The fourth annual Northern Farming conference attracted a record audience of 330 at Hexham mart. Organisers had to stop taking bookings as the conference room was full. Mike Bridgen reports

ARABLE farmer and contractor Colin McGregor spoke of a definite trend towards wetter weather.

From his 300ha farm near Coldstream, he farms a total of 3,300ha under a range of agreements across the north of England and the Scottish Borders.

His weather records showed that in the 1980s, the farm’s average annual rainfall was five and a quarter inches.

This has now increased to eight and a quarter inches.

“There is a definite wetter trend coming through,” he said. “Three of the last six harvests have been wet, so it is just another challenge.”

Mr McGregor showed a photograph of flooding at Coldstream Bridge in August 1948, after a third of the annual rainfall fell in six days.

He said: “There has always been climate change – it’s nothing new.”

Mr McGregor was one of a series of inspirational farmers who told delegates how they managed risk and built resilience in their own operations.

He said introducing accurate steering systems had led to a saving of £10 per acre.

Modern communications were also important – mobile telephones allowed instant contact and decisions, while social networks brought farmers from around the world together. “One of the big problems for many farmers is the lack of 3G in rural communities,” he said.

Yorkshire arable farmer Guy Poskitt told how he had become one of the UK’s largest carrot growers by identifying his market and seeing how his customers had changed.

He had managed risk, expanding his operation to 6,000 acres from the north of Scotland to south of England, as well as in Yorkshire and Lancashire.

He said: “The differing climates extend the growing season for us, but this can also bring additional challenges.

In Yorkshire, there is the chance of drought and in Lancashire, the opposite, but properly managed they can both work well.”

But it was also vital to have the right people working for you.

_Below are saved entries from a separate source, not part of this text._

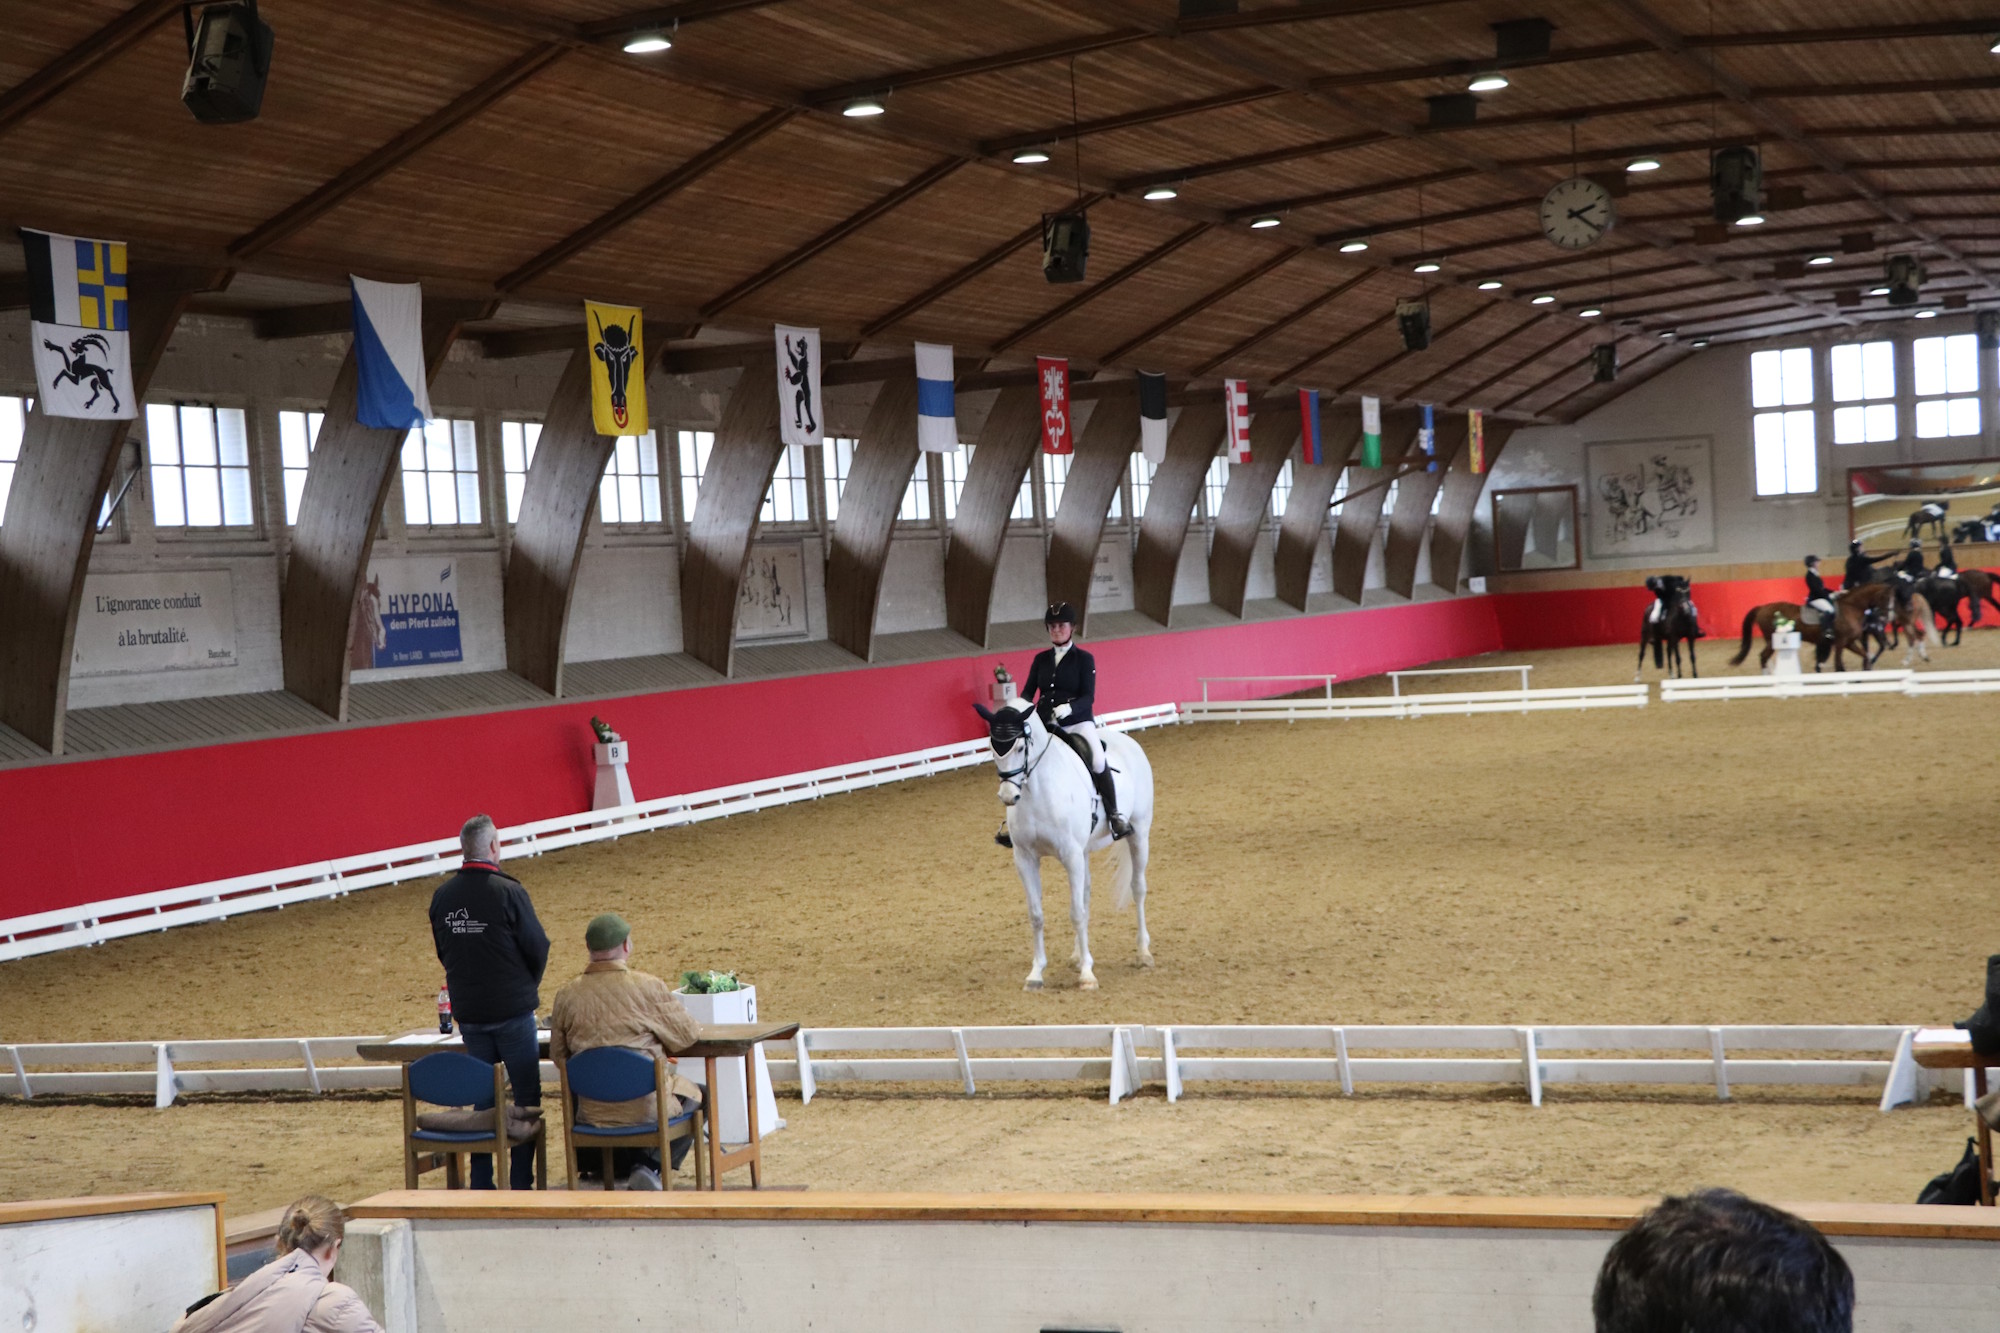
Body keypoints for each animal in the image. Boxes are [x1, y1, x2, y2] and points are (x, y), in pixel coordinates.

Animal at [973, 699, 1154, 991]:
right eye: (992, 747)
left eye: (1020, 747)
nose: (1008, 796)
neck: (1037, 790)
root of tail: (1128, 741)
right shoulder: (1025, 858)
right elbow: (1037, 915)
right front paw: (1036, 973)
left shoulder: (1070, 855)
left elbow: (1076, 913)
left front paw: (1088, 976)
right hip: (1085, 851)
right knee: (1087, 895)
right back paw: (1078, 956)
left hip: (1138, 834)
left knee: (1137, 888)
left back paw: (1143, 953)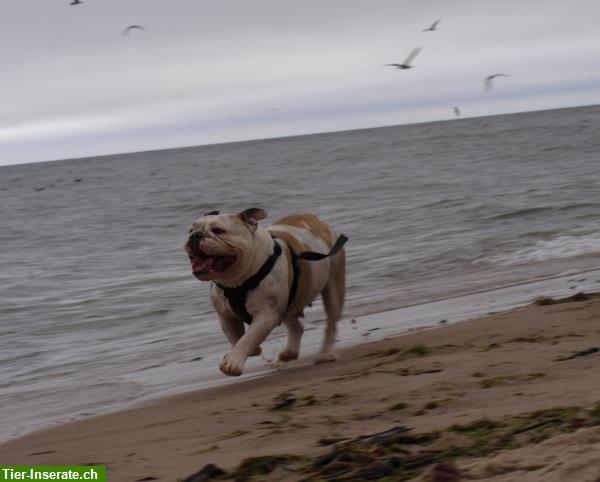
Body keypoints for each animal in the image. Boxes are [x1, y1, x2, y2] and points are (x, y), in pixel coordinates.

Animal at [185, 207, 350, 376]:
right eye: (190, 230)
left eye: (218, 231)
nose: (195, 235)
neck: (236, 281)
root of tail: (318, 221)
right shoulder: (226, 317)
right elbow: (235, 337)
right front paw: (251, 350)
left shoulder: (265, 315)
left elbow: (247, 338)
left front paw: (233, 362)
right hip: (287, 302)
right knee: (295, 325)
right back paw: (289, 352)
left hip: (333, 287)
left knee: (331, 322)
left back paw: (326, 353)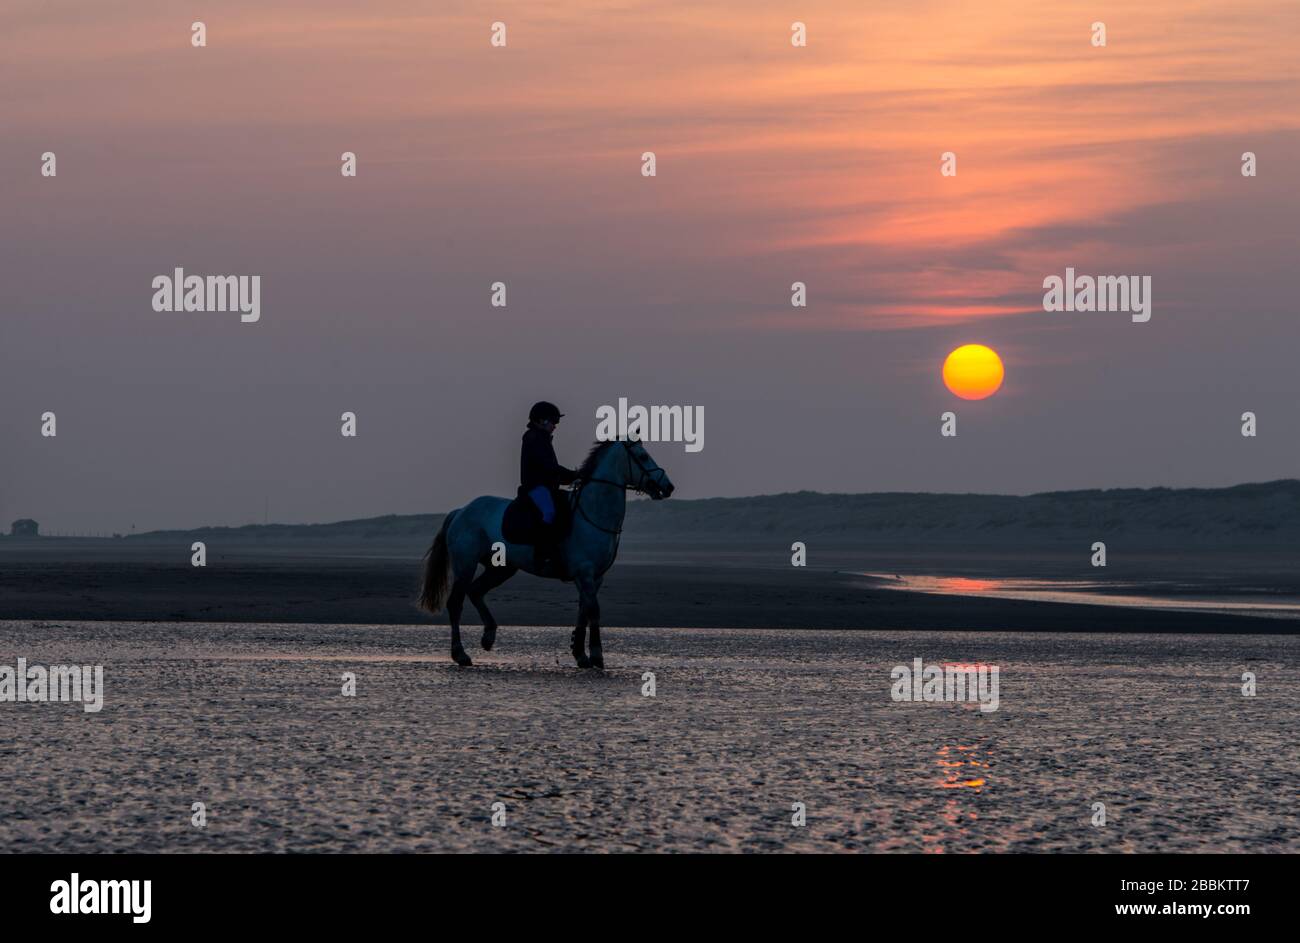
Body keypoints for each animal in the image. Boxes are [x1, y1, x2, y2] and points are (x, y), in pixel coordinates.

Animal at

Mr Poskitt employs 280 and all root crops are washed, packed and distributed from one site to ensure control. Turnover now exceeds £32m a year.

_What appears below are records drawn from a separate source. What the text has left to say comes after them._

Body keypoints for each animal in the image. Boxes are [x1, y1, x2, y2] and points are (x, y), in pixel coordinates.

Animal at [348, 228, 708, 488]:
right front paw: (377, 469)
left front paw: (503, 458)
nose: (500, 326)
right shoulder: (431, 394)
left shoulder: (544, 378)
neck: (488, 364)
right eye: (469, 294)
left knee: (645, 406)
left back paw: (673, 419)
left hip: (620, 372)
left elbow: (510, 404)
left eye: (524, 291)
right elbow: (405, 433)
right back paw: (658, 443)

Two years ago, Lancashire dairy farmer Ian Pye received a Nuffield Scholarship to look at world milk markets to see how dairy farmers could secure a future in volatile markets.

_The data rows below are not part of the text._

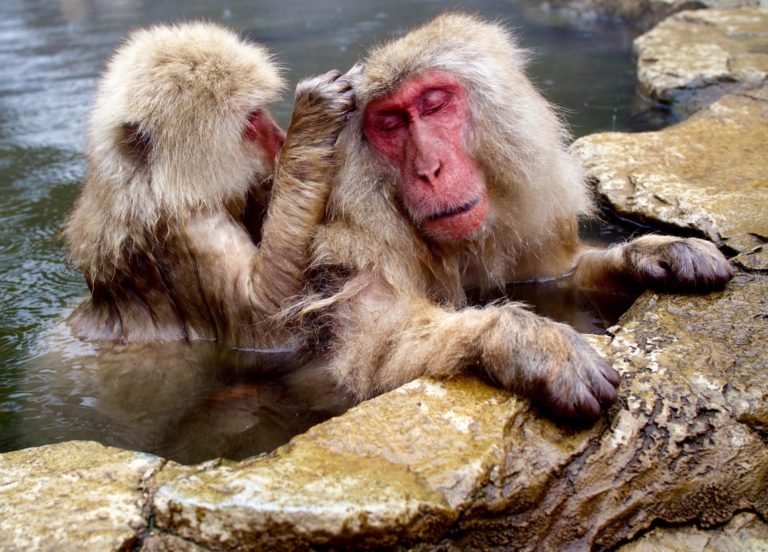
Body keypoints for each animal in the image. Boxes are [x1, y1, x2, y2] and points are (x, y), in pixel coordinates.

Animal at [62, 22, 354, 349]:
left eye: (260, 111)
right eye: (252, 119)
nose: (281, 139)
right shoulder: (188, 234)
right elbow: (268, 317)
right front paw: (314, 119)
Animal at [290, 13, 734, 421]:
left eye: (434, 104)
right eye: (390, 124)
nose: (429, 169)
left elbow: (563, 274)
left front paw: (653, 251)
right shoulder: (361, 234)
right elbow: (374, 354)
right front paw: (528, 341)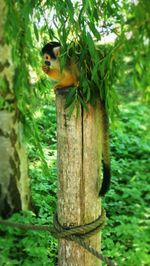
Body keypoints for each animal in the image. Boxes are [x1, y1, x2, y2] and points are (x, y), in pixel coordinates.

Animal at [41, 41, 111, 195]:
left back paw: (77, 86)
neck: (60, 58)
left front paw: (59, 85)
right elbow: (61, 74)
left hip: (90, 82)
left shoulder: (66, 61)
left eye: (47, 57)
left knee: (79, 71)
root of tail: (100, 88)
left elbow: (71, 75)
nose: (45, 62)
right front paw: (47, 71)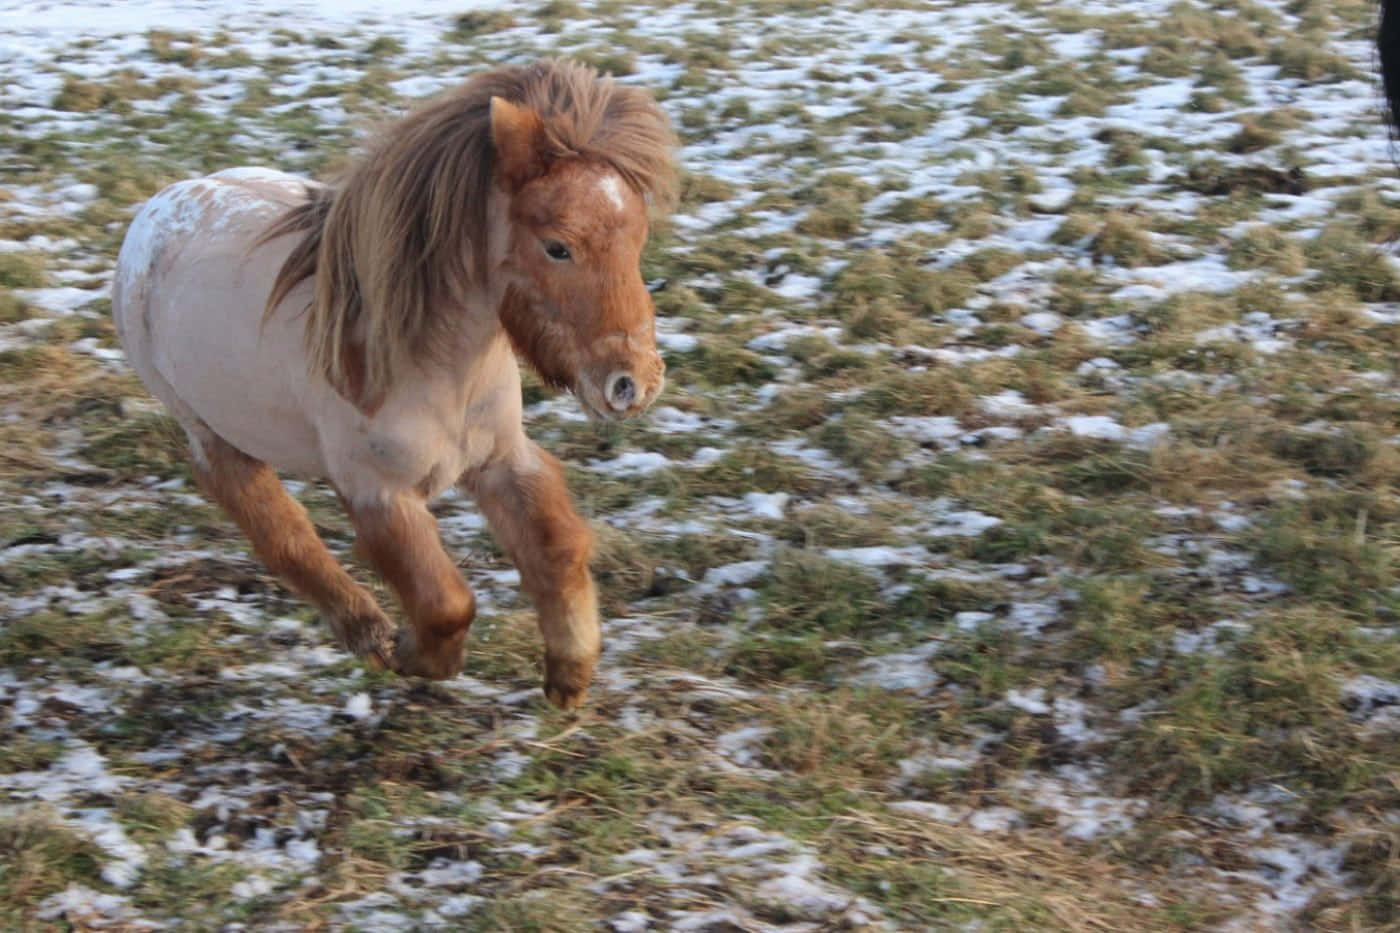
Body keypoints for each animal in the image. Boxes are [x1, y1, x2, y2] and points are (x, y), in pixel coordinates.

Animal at [110, 59, 677, 706]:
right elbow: (444, 603)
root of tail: (158, 207)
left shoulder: (504, 460)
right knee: (275, 527)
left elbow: (557, 549)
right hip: (209, 431)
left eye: (638, 238)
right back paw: (367, 632)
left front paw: (569, 677)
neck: (436, 367)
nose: (633, 384)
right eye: (558, 247)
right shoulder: (379, 494)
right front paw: (411, 656)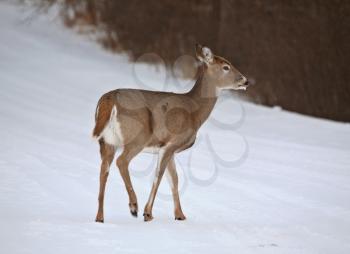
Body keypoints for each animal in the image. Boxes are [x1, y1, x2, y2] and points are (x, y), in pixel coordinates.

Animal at [93, 43, 249, 222]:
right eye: (226, 67)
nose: (246, 81)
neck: (195, 111)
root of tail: (109, 99)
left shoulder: (170, 150)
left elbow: (174, 179)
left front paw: (180, 215)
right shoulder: (171, 143)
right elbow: (159, 176)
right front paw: (148, 213)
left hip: (107, 141)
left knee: (103, 170)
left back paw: (100, 217)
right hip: (138, 137)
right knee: (122, 162)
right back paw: (133, 206)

In America, he learnt how using hedge funds could benefit the dairy sector. “I realised that dairy farmers who use hedge funds know their exact costs every day, every week and every year, which is great for expansion,”

said Mr Pye.

Simon Bainbridge, Northumberland Monitor Farmer, said his biggest success had been the use of red clover grass in feeding his livestock. “In my opinion, red clover is the king of all forages,” he said. “It has yielded 16 tonnes per hectare for me, providing the opportunity to used grazed grass all year round.”